START Data
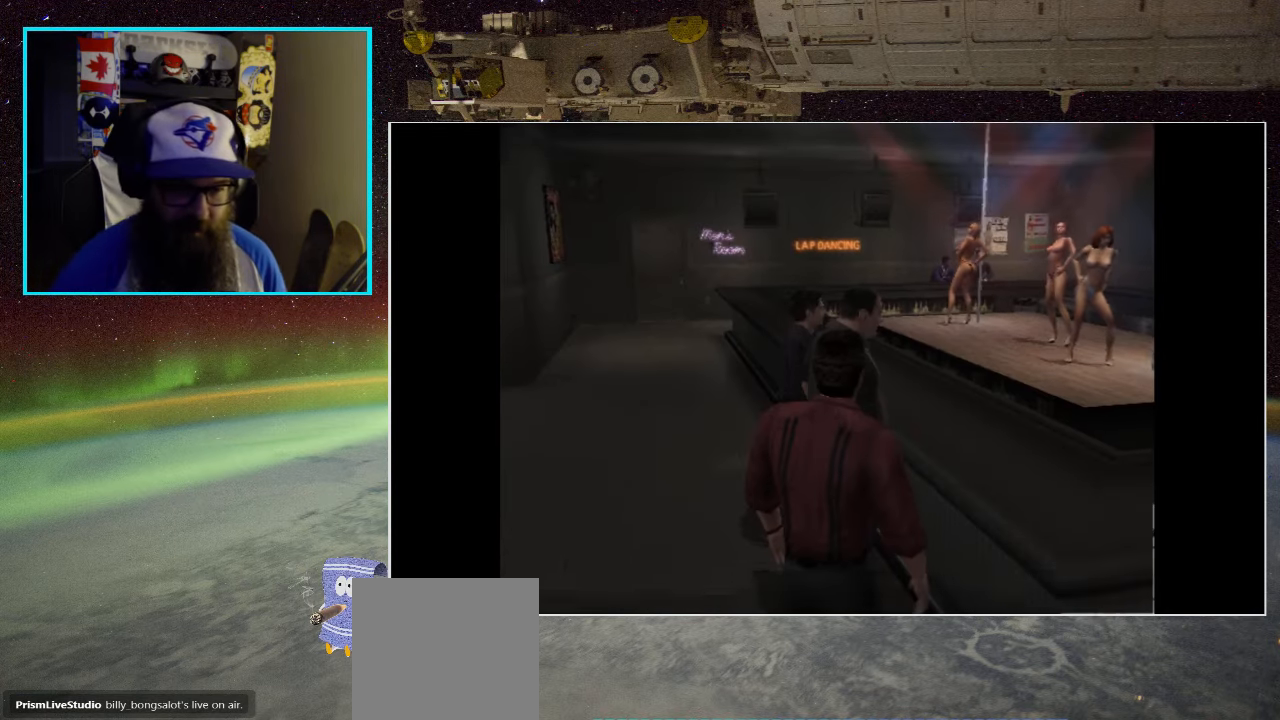
{"buttons": [], "left_stick": "down-right", "right_stick": "center", "events": [[334, "left_stick", "down-right"]]}
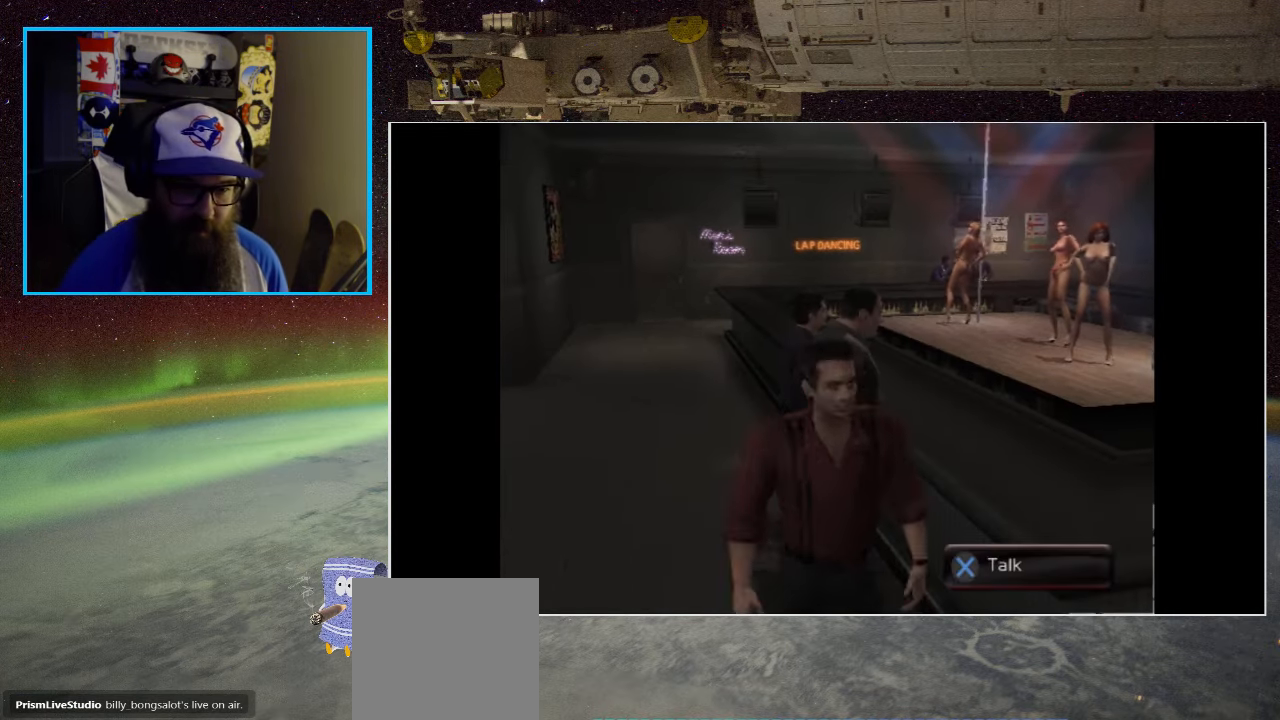
{"buttons": [], "left_stick": "up-right", "right_stick": "center", "events": [[234, "left_stick", "right"], [500, "left_stick", "up-right"]]}
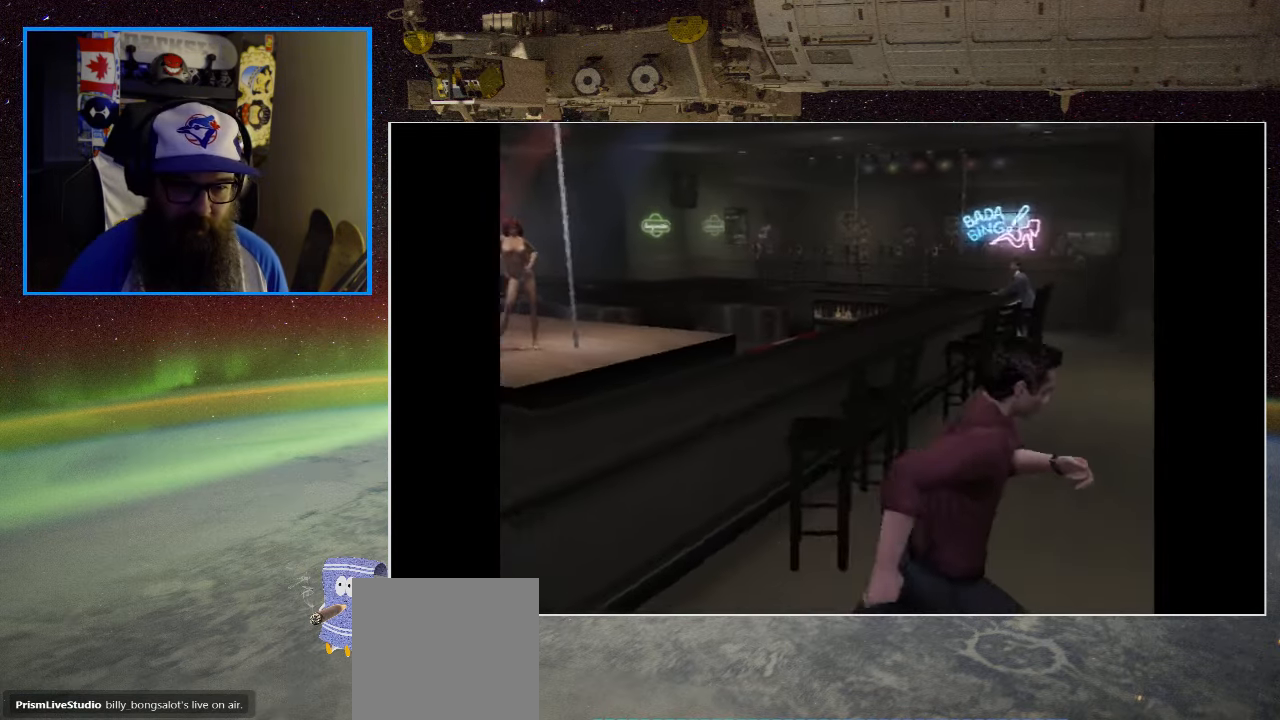
{"buttons": [], "left_stick": "up", "right_stick": "center", "events": [[167, "left_stick", "up"]]}
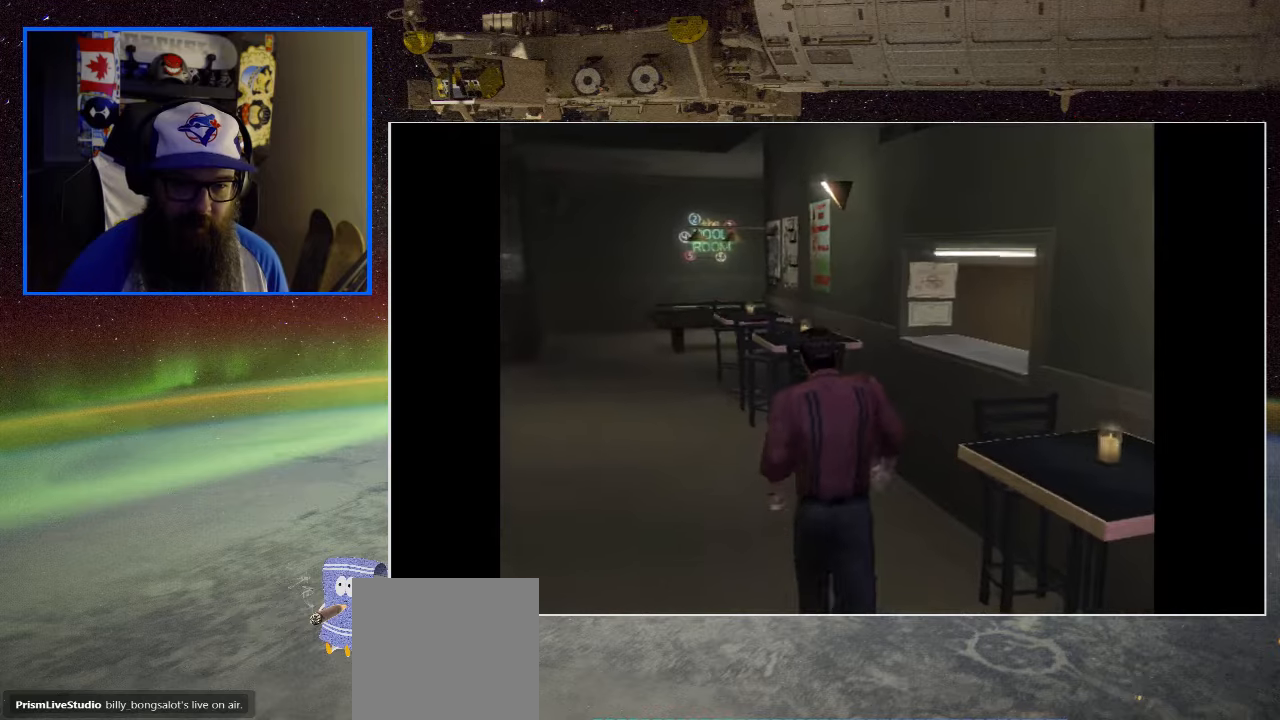
{"buttons": [], "left_stick": "up-left", "right_stick": "center", "events": [[266, "left_stick", "up-left"]]}
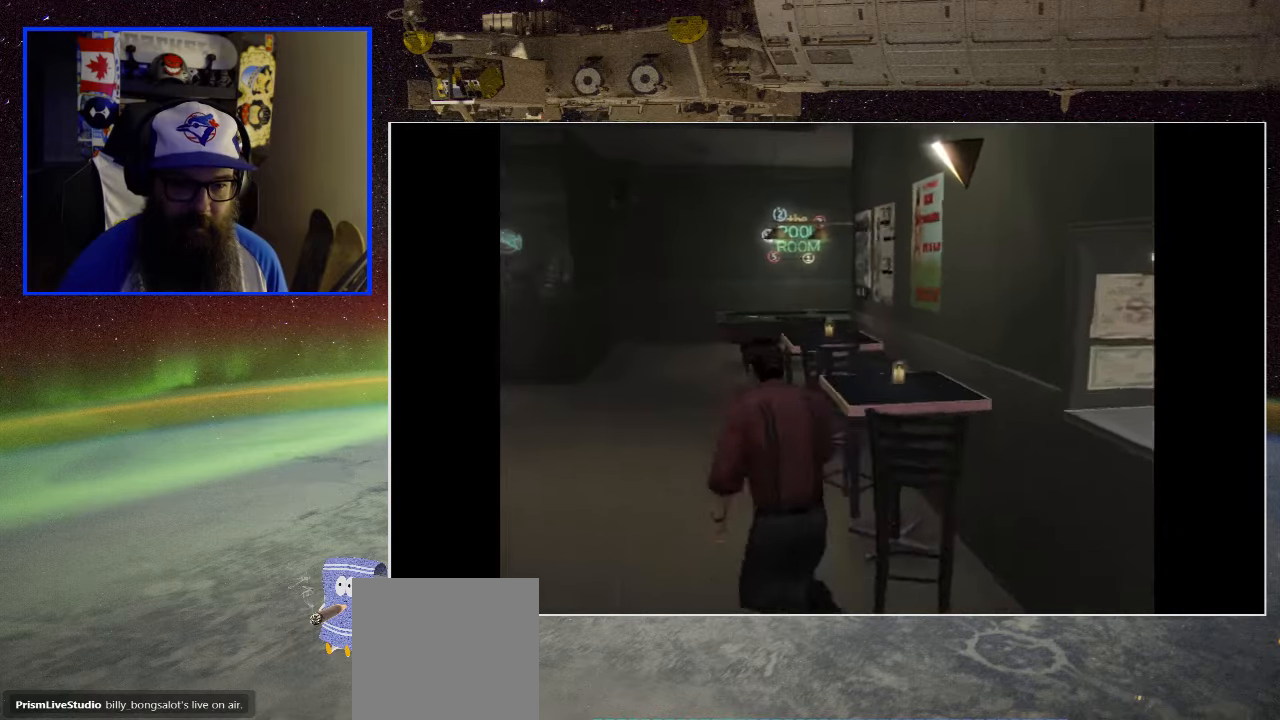
{"buttons": [], "left_stick": "up", "right_stick": "center", "events": [[33, "left_stick", "up"]]}
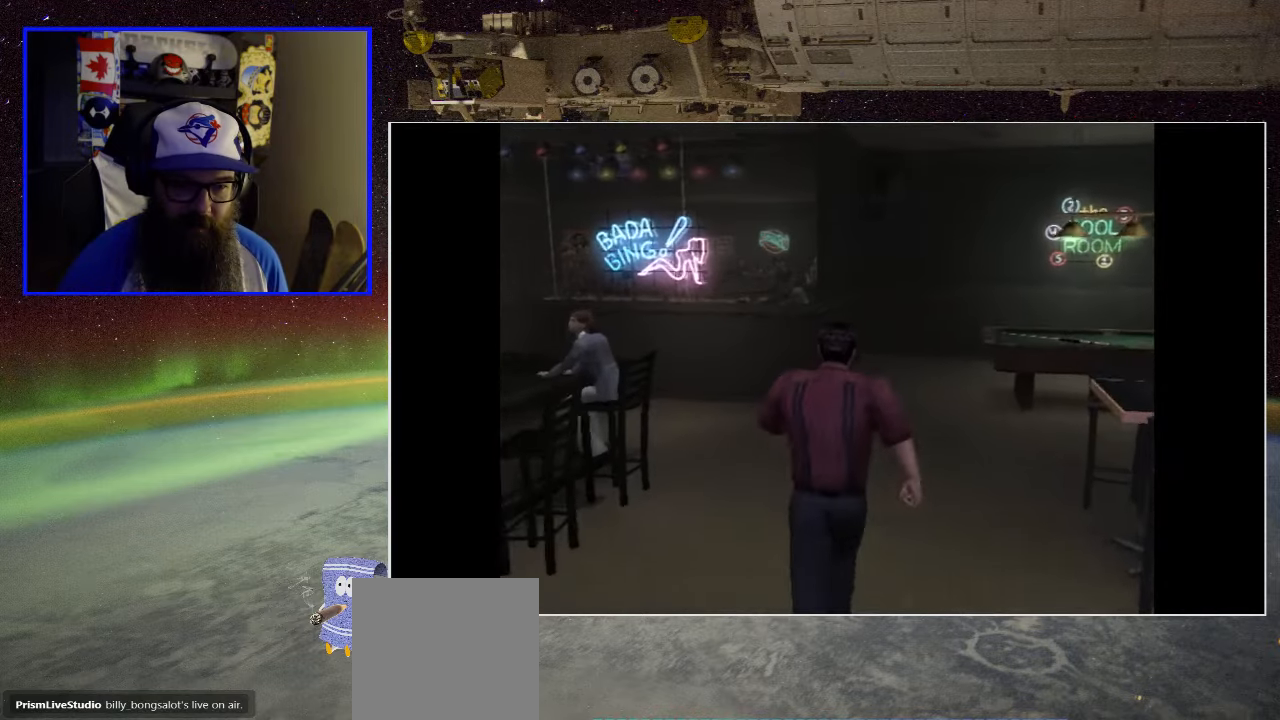
{"buttons": [], "left_stick": "up", "right_stick": "center", "events": []}
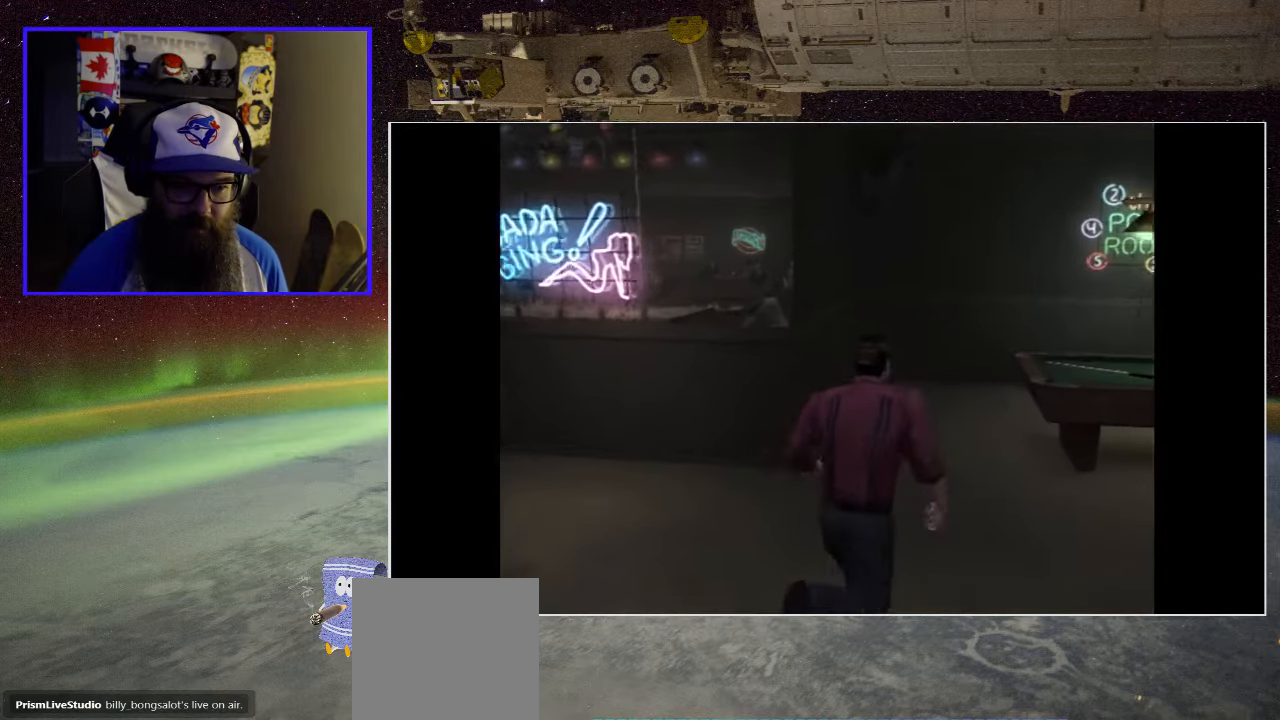
{"buttons": [], "left_stick": "right", "right_stick": "center", "events": [[283, "left_stick", "up-right"], [400, "left_stick", "right"]]}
END Data
_Assignment_
Please print the data above once more, exactly as it appears, with no pictures.

_Exercise output_
{"buttons": [], "left_stick": "down-right", "right_stick": "center", "events": [[334, "left_stick", "down-right"]]}
{"buttons": [], "left_stick": "up-right", "right_stick": "center", "events": [[234, "left_stick", "right"], [500, "left_stick", "up-right"]]}
{"buttons": [], "left_stick": "up", "right_stick": "center", "events": [[167, "left_stick", "up"]]}
{"buttons": [], "left_stick": "up-left", "right_stick": "center", "events": [[266, "left_stick", "up-left"]]}
{"buttons": [], "left_stick": "up", "right_stick": "center", "events": [[33, "left_stick", "up"]]}
{"buttons": [], "left_stick": "up", "right_stick": "center", "events": []}
{"buttons": [], "left_stick": "right", "right_stick": "center", "events": [[283, "left_stick", "up-right"], [400, "left_stick", "right"]]}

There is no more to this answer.